I tym razem fikcja miesza się z prawdą. Nie wiadomo czy wyobraźnia kilkuletniej bohaterki kreuje rzeczywistość czy rzeczywistość jej wyobraźnię. Jedno jest pewne, piaskowy przyjaciel dziewczynki naprawdę istnieje, choć sama bohaterka miewa wątpliwości: „Tata mówi, że ty jesteś na niby. Że ty jesteś wymyślony... Piaskowy Wilk wybuchnął śmiechem. Wyglądał na wyjątkowo zadowolonego. — Serio? Naprawdę tak uważa? — zapytał. — Ja, który wprost uwielbiam wymyślać! A ty lubisz? — Ale wymysły nie są naprawdę — powiedziała Karusia. — A niby jak, jeśli nie są naprawdę? — śmiał się Piaskowy Wilk. — Jeśli coś jest ważne, to musi być naprawdę..!”

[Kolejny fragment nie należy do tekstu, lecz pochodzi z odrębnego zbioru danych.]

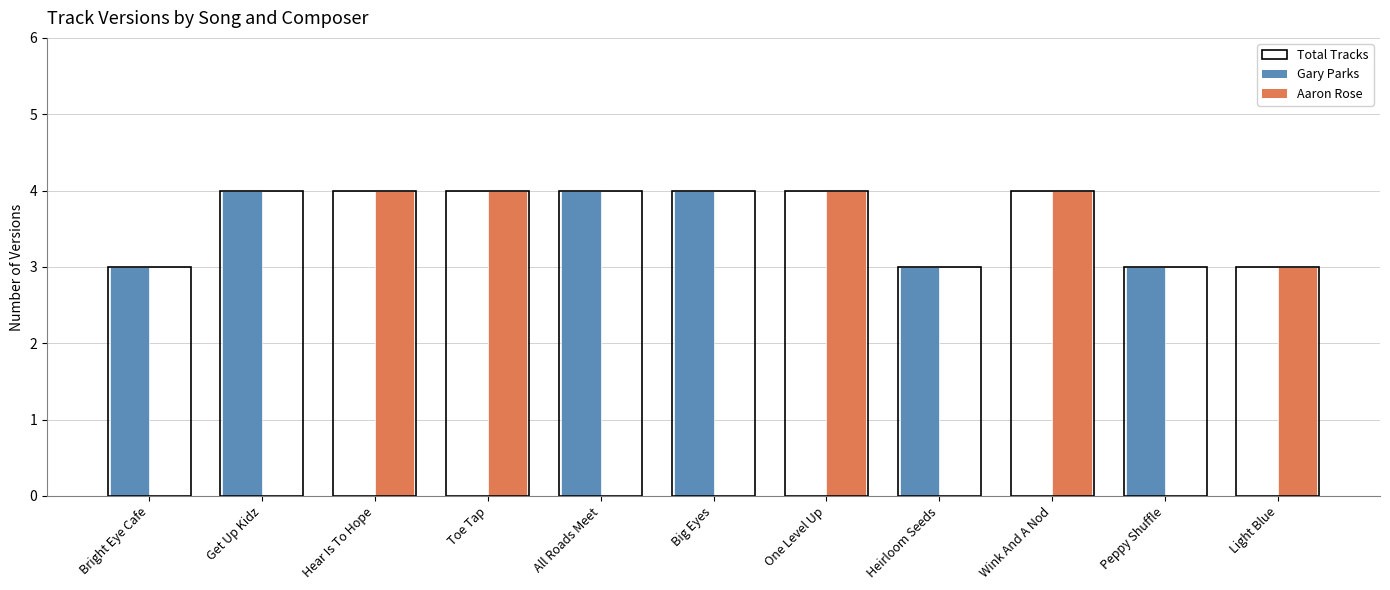

The Aaron Rose series shows 7 at Wink And A Nod. True or false?

False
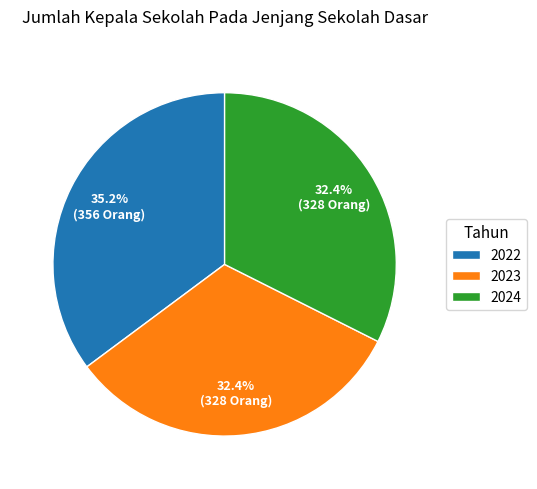

Between 2024 and 2022, which is larger?

2022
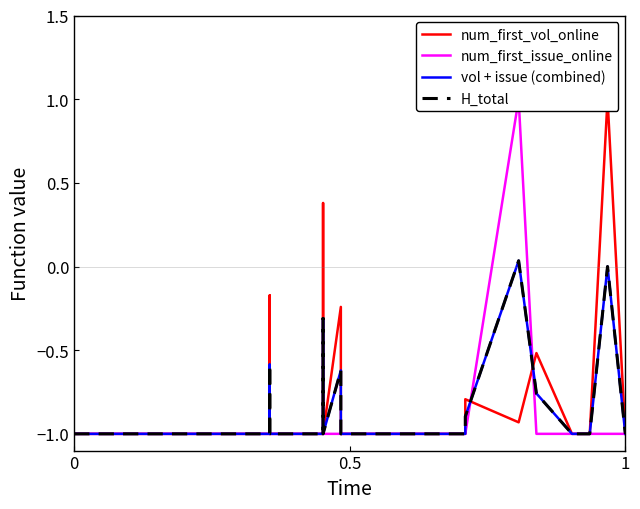

How many positive values does the num_first_vol_online series have?

2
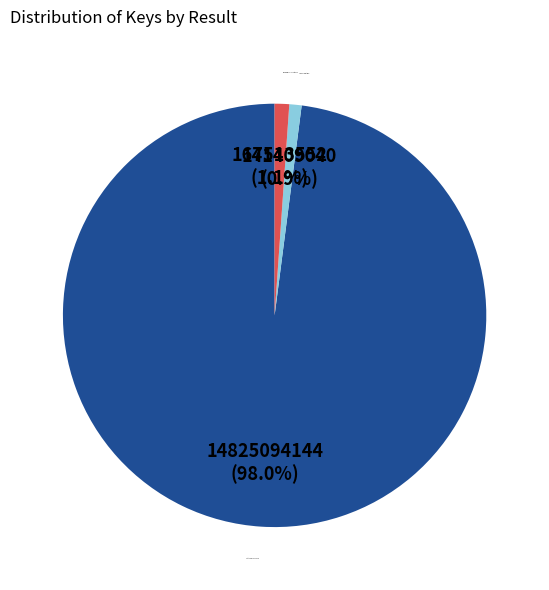

Between Start Publishing LLC and Inner Traditions, which is larger?

Start Publishing LLC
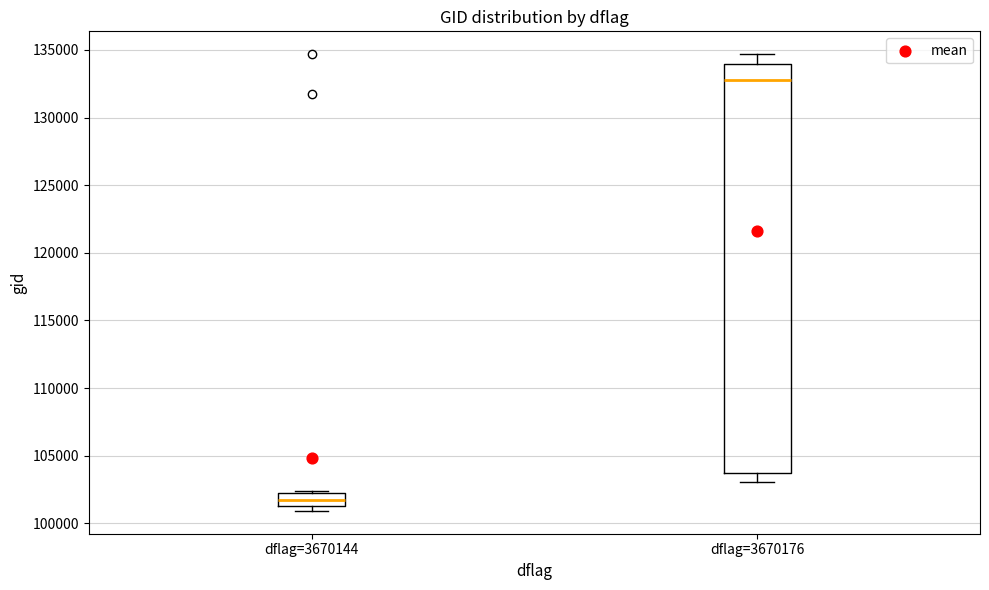

Which box is the tallest, from its lower edge to its upper edge?

dflag=3670176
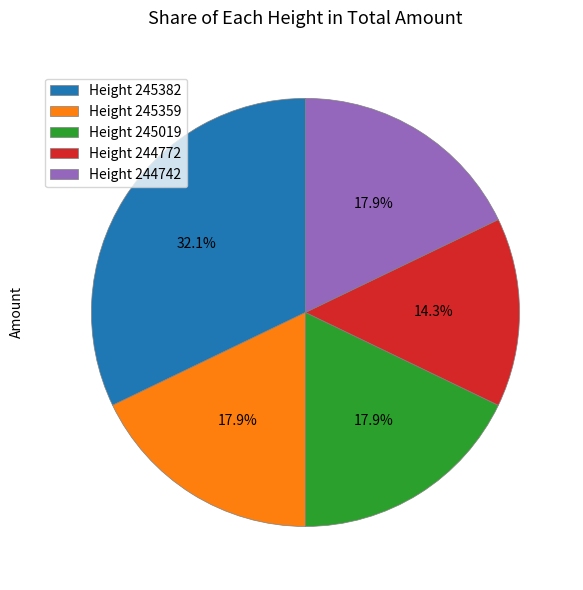

How many slices are in this pie chart?

5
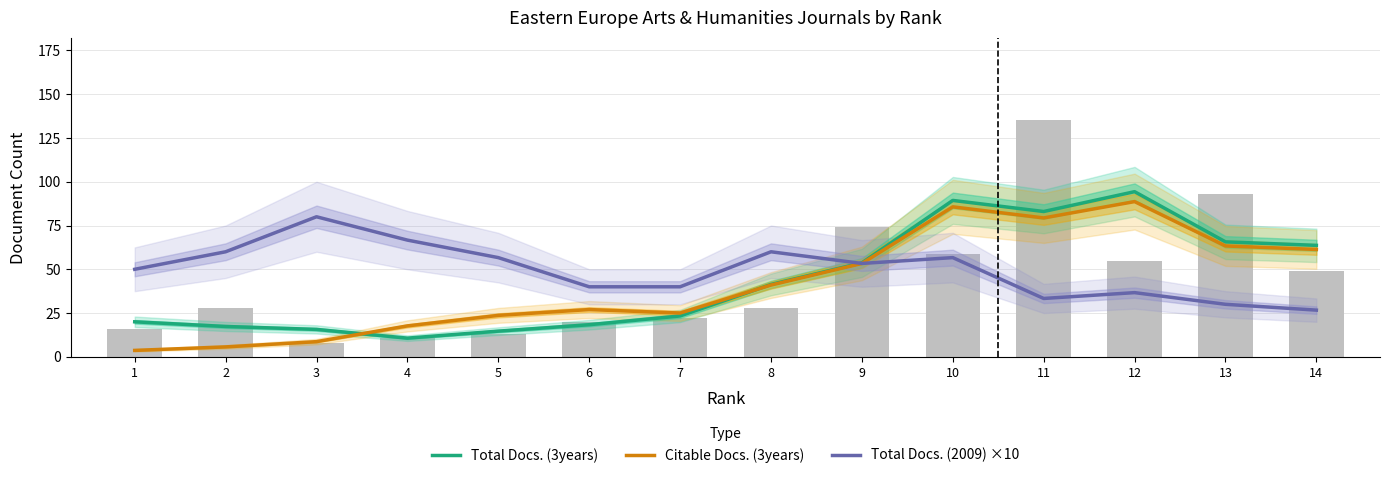

The Citable Docs. (3years) series shows 2.5 at 2. True or false?

False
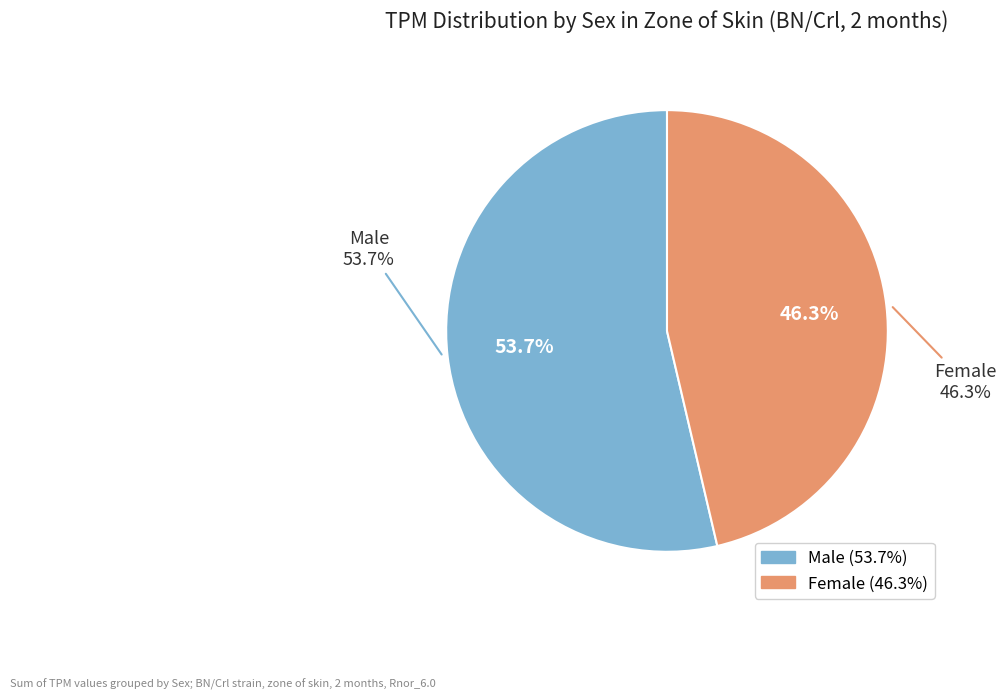

At male, list the series in order from smallest to largest.

female, male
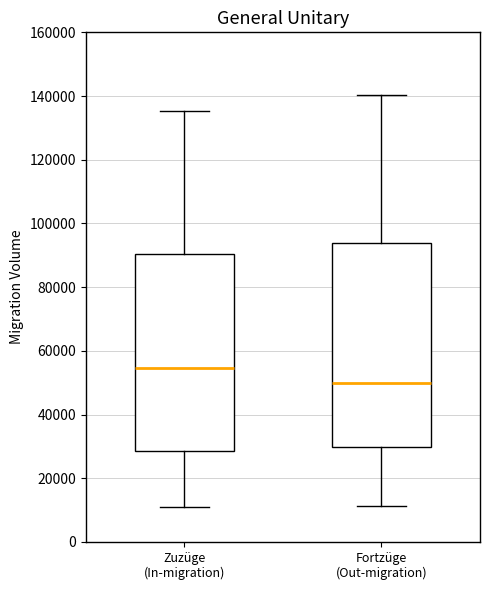

Which box's median line is the lowest?

Fortzüge (Out-migration)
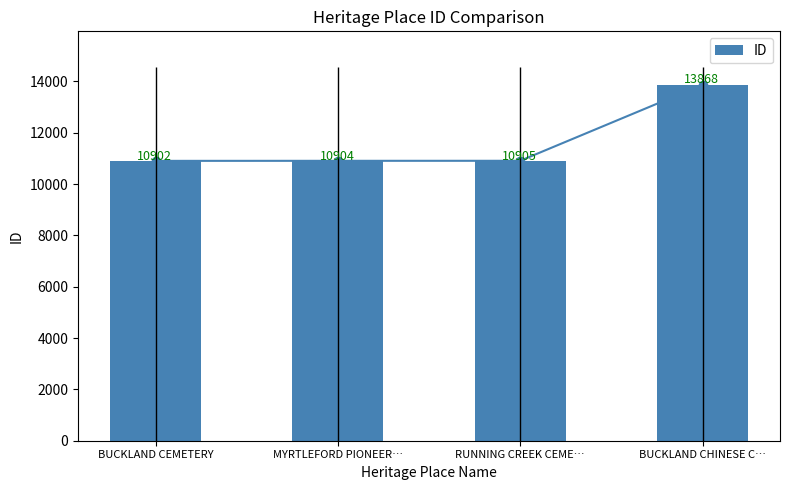

What is the label of the 2nd bar from the right?

RUNNING CREEK CEME…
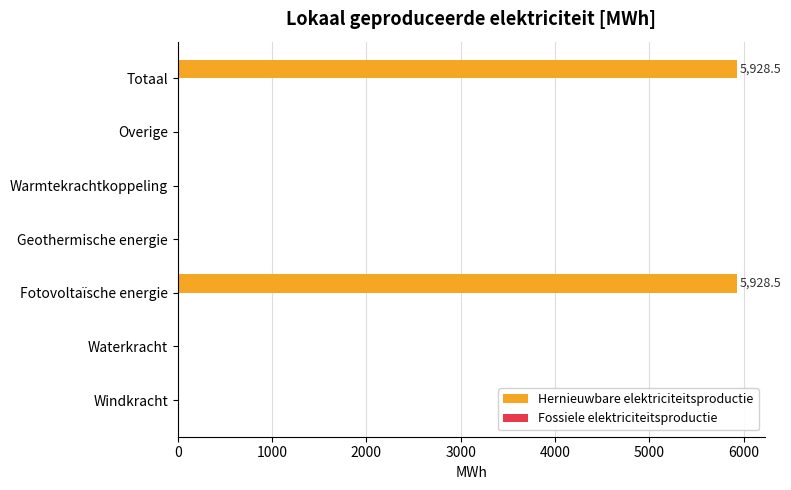

True or false: the data shows -1927.1 at Waterkracht.

False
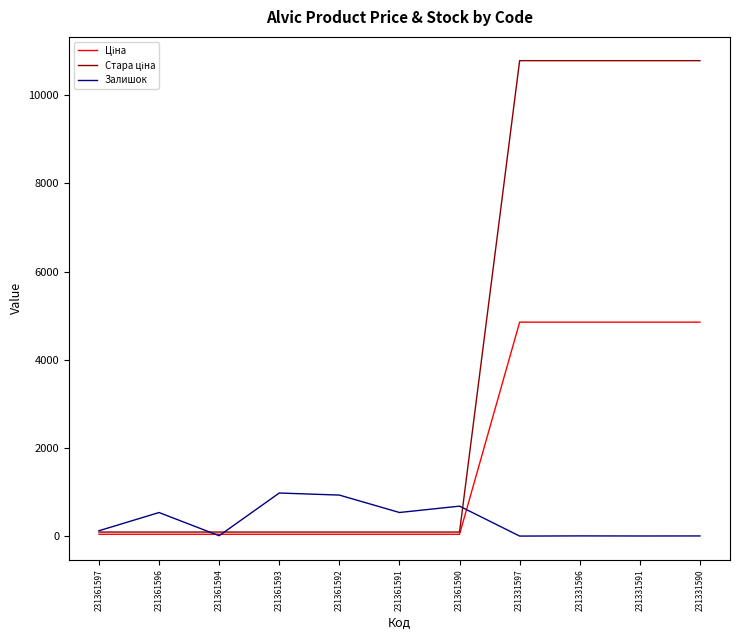

What is the greatest value displayed?

10785.0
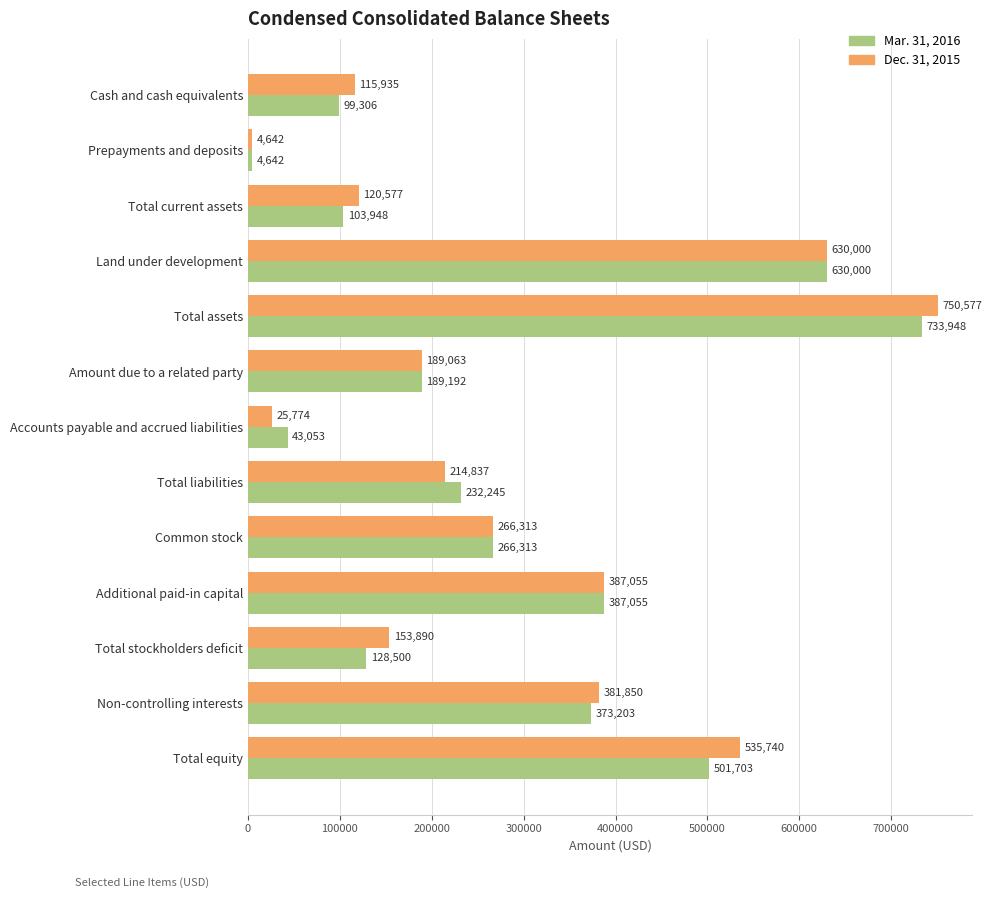

What is the spread (max minus min) of values at Total stockholders deficit?

25390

No właśnie. Na tej prosto dowodzonej wiarygodności wykreowanych postaci i zdarzeń opiera się literacki sukces szwedzkiej pisarki. Cóż z tego, że pokazana przez nią przyjaźń nie istnieje? Mieszkająca na jabłoni słynna babcia Miry Lobe też żyła tylko w głowie małego Andiego. Najważniejsze, że wyimaginowani przyjaciele pomagają dzieciom w twórczym przeżywaniu każdego dnia. Rozmawiając z Piaskowym Wilkiem Karusia toczy nieustanny monolog wewnętrzny szukając odpowiedzi na pytania typu: czy można zatrzymać lub cofnąć czas? czy najsilniejszy musi być największy? ile razy można zmienić zdanie? albo - co się dzieje z kolorami w ciemnościach?
Opowiadania Asy Lind są lekkie, krótkie, zabawne. Podobnie czarno-białe, ledwo muśnięte piórkiem i węglem ilustracje Kristiny Digman, choć te mają w sobie mniej humoru, a większą nostalgię. Świetne do poczytania drogą, albo na dobry sen, przed nocą.